----- DATA IN THIS EXERCISE

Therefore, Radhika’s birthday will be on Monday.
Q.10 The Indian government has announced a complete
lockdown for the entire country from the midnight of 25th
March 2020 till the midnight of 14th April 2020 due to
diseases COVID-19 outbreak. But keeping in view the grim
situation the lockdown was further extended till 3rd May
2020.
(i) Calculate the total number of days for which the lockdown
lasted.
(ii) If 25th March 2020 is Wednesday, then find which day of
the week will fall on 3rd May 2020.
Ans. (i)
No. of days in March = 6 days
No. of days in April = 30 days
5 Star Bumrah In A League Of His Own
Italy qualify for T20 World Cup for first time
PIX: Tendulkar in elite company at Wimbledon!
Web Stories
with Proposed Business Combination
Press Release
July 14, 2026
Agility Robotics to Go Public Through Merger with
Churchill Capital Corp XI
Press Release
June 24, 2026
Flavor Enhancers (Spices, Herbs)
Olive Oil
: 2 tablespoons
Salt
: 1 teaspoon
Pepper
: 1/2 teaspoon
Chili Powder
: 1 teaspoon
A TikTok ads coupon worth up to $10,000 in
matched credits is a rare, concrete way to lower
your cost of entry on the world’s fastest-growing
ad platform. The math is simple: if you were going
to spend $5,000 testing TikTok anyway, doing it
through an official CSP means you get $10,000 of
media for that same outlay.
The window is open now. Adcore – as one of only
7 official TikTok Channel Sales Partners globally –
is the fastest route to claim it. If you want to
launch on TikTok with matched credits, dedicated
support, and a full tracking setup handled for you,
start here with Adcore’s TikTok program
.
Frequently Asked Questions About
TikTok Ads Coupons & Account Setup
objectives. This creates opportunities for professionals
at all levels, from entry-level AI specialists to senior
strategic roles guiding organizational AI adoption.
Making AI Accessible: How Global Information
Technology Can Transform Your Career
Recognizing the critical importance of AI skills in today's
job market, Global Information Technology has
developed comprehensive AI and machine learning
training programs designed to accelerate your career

----------

## [REQUIRED ACTION]
Filter the lines above, keeping each one that contains the string "till".

## [EXERCISE RESULT]
March 2020 till the midnight of 14th April 2020 due to
situation the lockdown was further extended till 3rd May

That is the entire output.